East Baton Rouge District Attorney Hillar Moore’s team prepared hot meals for families who may be unable to cook or purchase food in the aftermath of Hurricane Ida. Moore said the East Baton Rouge community found itself in a similar situation with widespread property damage after the historic 2016 floods. As members of the District Attorney’s Office carried meals to families in the vehicles, Moore hoped the small act of kindness would help lift people’s spirits.

Moore’s office has been active since Hurricane Ida devastated the region. Prior to the event in St.
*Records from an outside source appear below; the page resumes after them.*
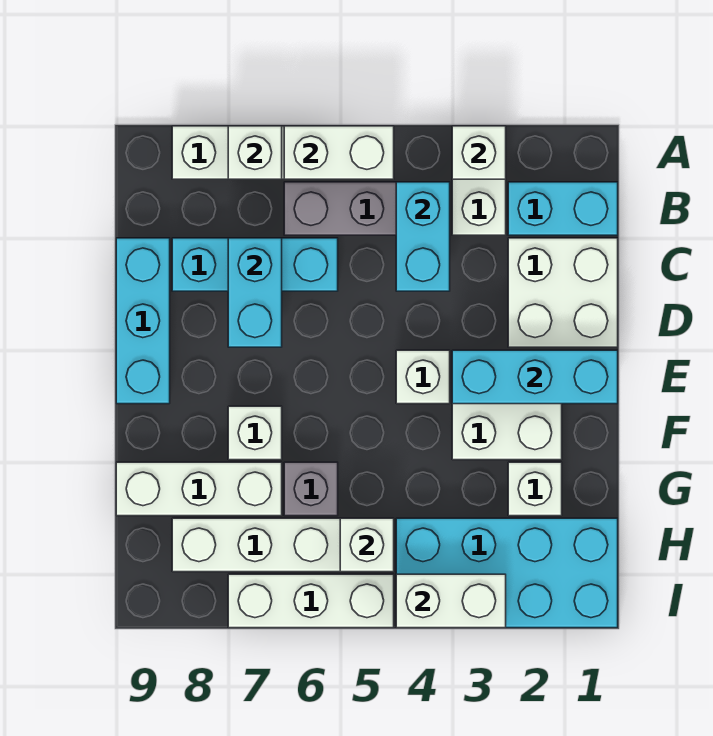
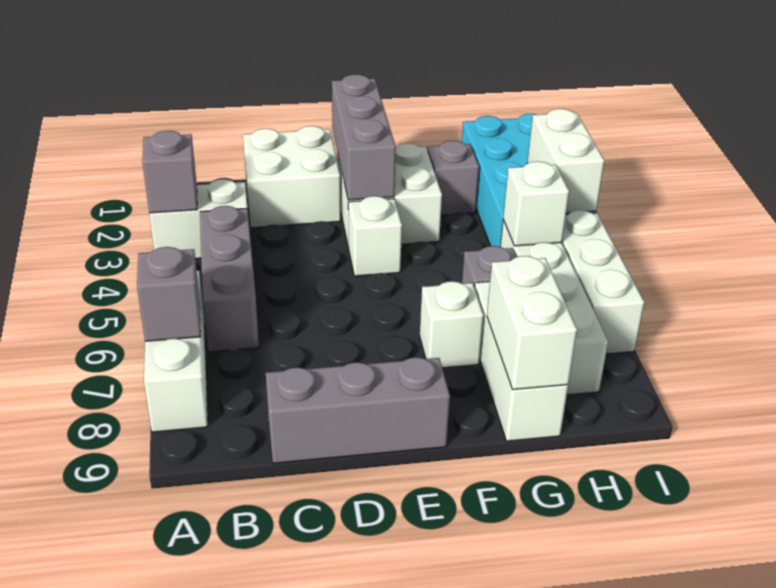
white 1x1 brick [452,126,506,179] -> grey 1x1 brick [142,131,197,213]
white 1x2 brick [284,126,394,179] -> white 1x2 brick moved to [487,256,577,390]
white 1x1 brick [228,126,282,179] -> grey 1x1 brick [137,247,201,341]
cyan 1x2 brick [508,182,618,235] -> none
cyan 1x2 brick [396,182,450,291] -> none
cyan 1x3 brick [172,238,338,291] -> none
cyan 1x2 brick [228,238,282,347] -> none
cyan 1x3 brick [116,238,170,404] -> grey 1x3 brick [266,357,450,463]
cyan 1x3 brick [452,350,618,404] -> grey 1x3 brick [332,74,396,200]
white 1x1 brick [508,462,562,516] -> grey 1x1 brick [427,141,479,215]

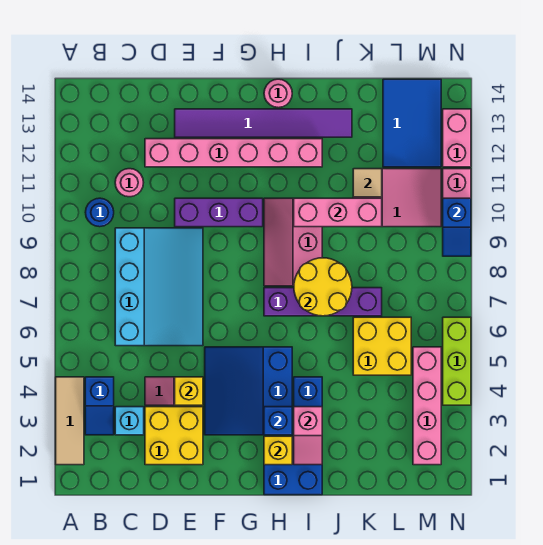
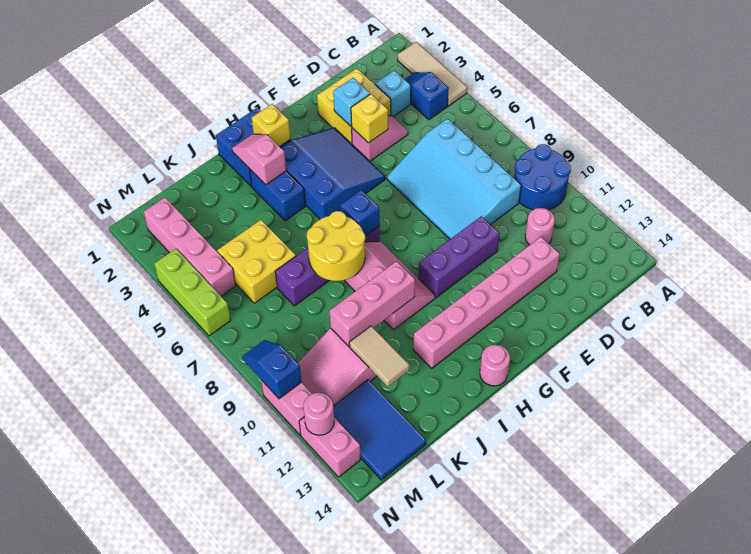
blue 1x1 round brick [85,198,114,227] -> blue 2x2 round brick [514,144,571,210]
none -> cyan 1x1 brick [333,78,370,126]
purple 1x6 tile [175,109,352,137] -> none
blue 1x1 brick [264,407,292,435] -> blue 1x1 brick moved to [341,190,380,236]
tan 1x1 tile [353,169,382,197] -> tan 1x2 tile [349,326,409,386]
none -> pink 1x1 round brick [303,393,334,435]

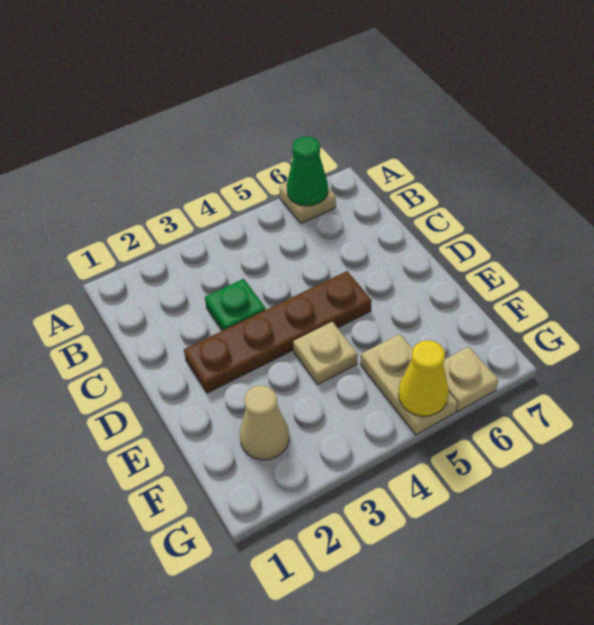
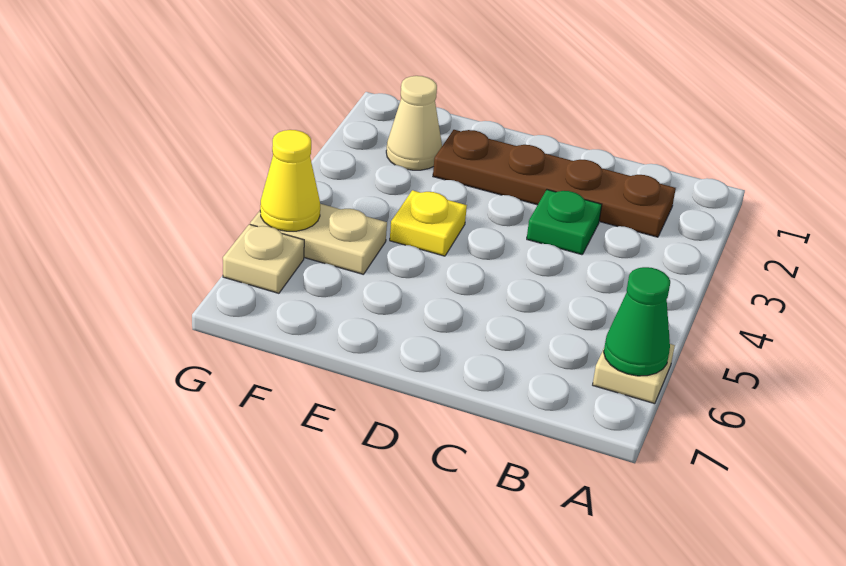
brown 1x4 plate [184,271,372,393] -> brown 1x4 plate turned to [433,130,676,237]
tan 1x1 plate [293,322,358,384] -> yellow 1x1 plate [390,190,467,256]

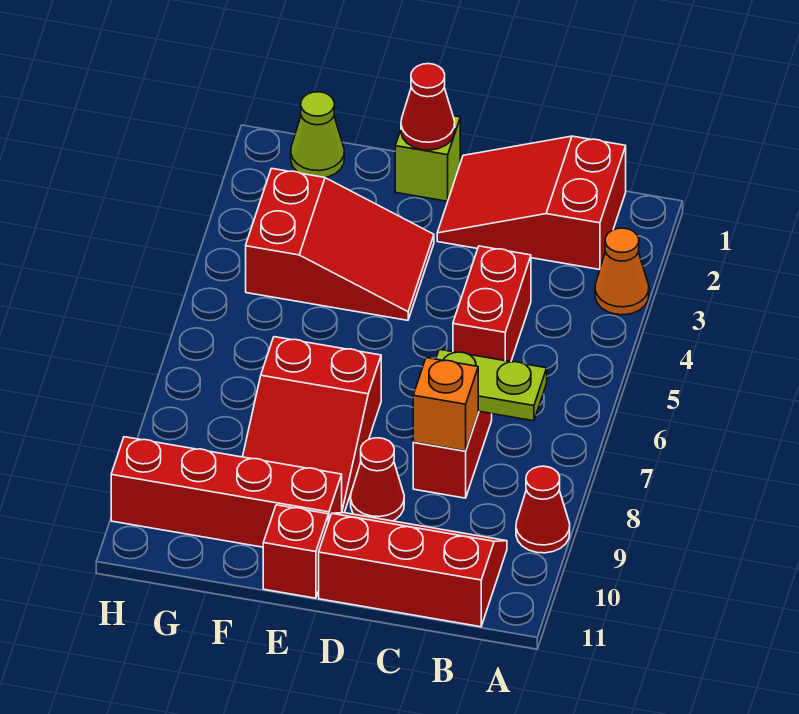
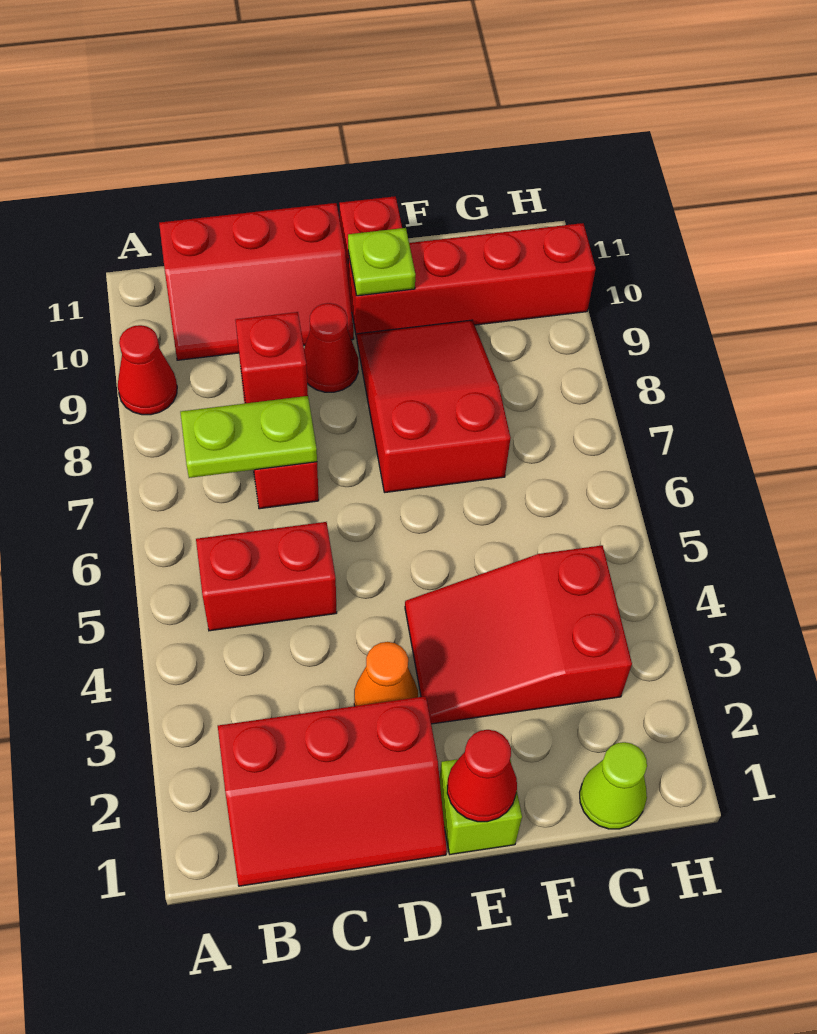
orange 1x1 cone [595,228,649,315] -> orange 1x1 cone moved to [354,642,418,706]
red 2x3 slope [437,136,626,270] -> red 2x3 slope turned to [218,696,447,886]
red 1x2 brick [453,246,531,362] -> red 1x2 brick turned to [196,522,337,631]
orange 1x1 brick [413,358,478,451] -> red 1x1 brick [235,312,308,403]
none -> lime 1x1 plate [348,228,415,296]

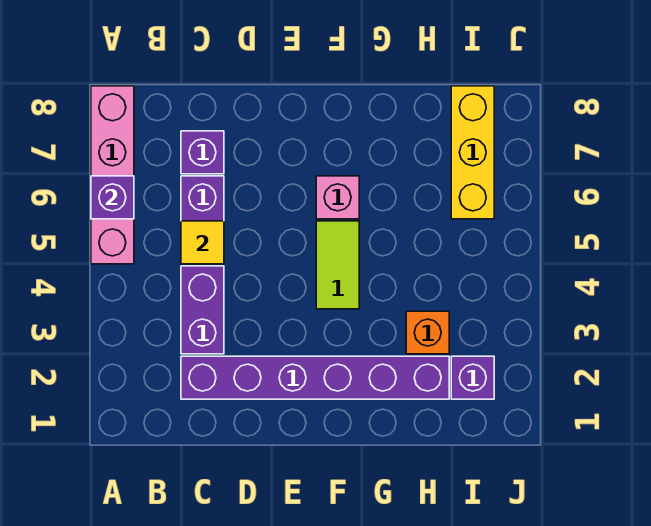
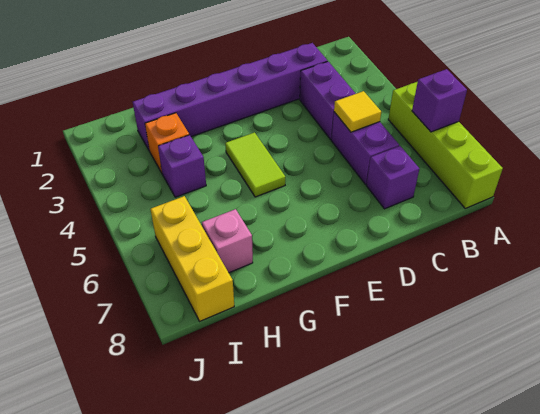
pink 1x4 brick [91,86,134,264] -> lime 1x4 brick [388,82,503,208]
pink 1x1 brick [316,176,359,219] -> pink 1x1 brick moved to [202,209,253,273]
purple 1x1 brick [451,356,494,399] -> purple 1x1 brick moved to [158,135,206,197]

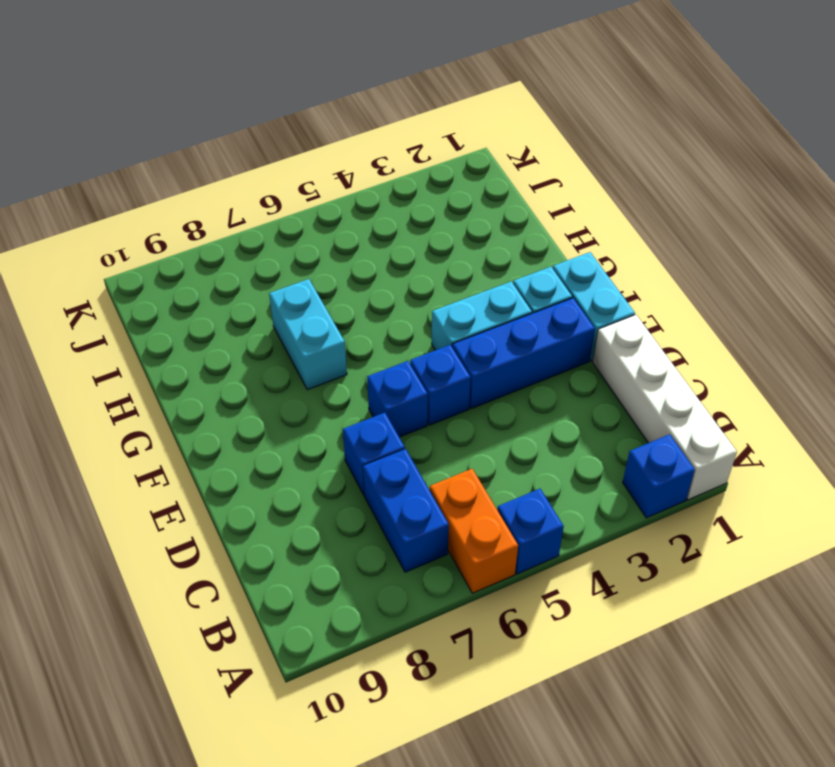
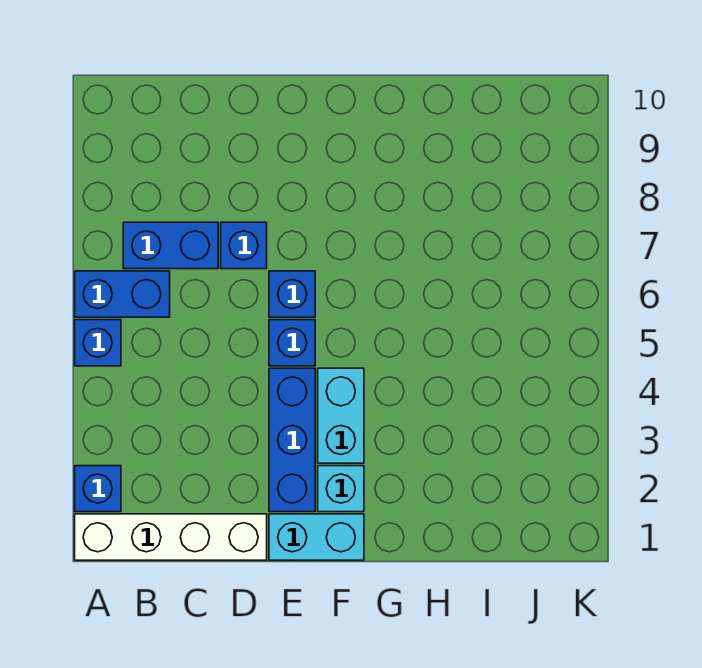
orange 1x2 brick [430,469,518,593] -> blue 1x2 brick [75,271,170,317]
cyan 1x2 brick [269,279,347,390] -> none

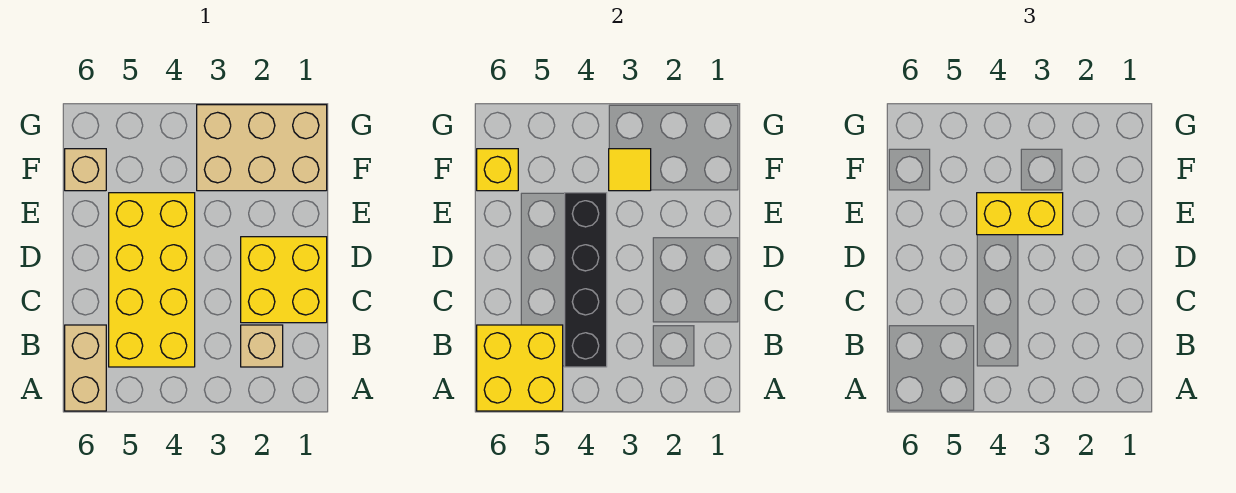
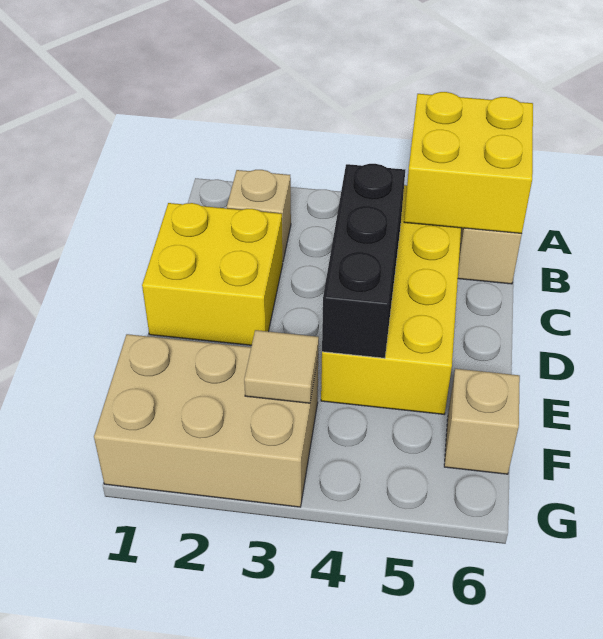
black 1x4 brick [565,193,607,367] -> black 1x3 brick [322,164,405,358]
yellow 1x2 brick [977,193,1063,235] -> none
yellow 1x1 tile [609,149,651,191] -> tan 1x1 tile [244,330,319,403]
yellow 1x1 brick [477,149,518,191] -> none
John Parish, his team fed 600 members of the Louisiana National Guard in Tangipahoa Parish.

Representative Ed Price said the Hurricane Ida response is not a one-day situation.

“We’re going to be here for a while,” Price said. “It’s very sad that this happened, but in the meantime, we have to make sure that we help people with getting food, getting water and getting the things they need to get back on their feet.”

Price noted that the local school system has been especially hard hit, and he committed to working with local officials to support children in St. John Parish.

Community partner Cargill has been a constant presence along with Blessed to Be a Blessing for events that nourish children and families, from annual back-to-school extravaganzas to Thanksgiving turkey giveaways that reach hundreds.

“It was easy to reach out to Eliza and put everything in motion because we already have that connection and that partnership,” said Cargill spokesperson Natasha Bates.

It was just as easy to secure company volunteers for the event. The employees’ love for service was represented by the hearts they wore on the backs of their shirts during last week’s event.

“Anytime we do anything in the community, our employees are always the first to volunteer. I never have to beg anyone because our employees are all about community,” Bates said. “It’s always all hands on deck. They can work an overnight shift and still want to come out and help the next morning.”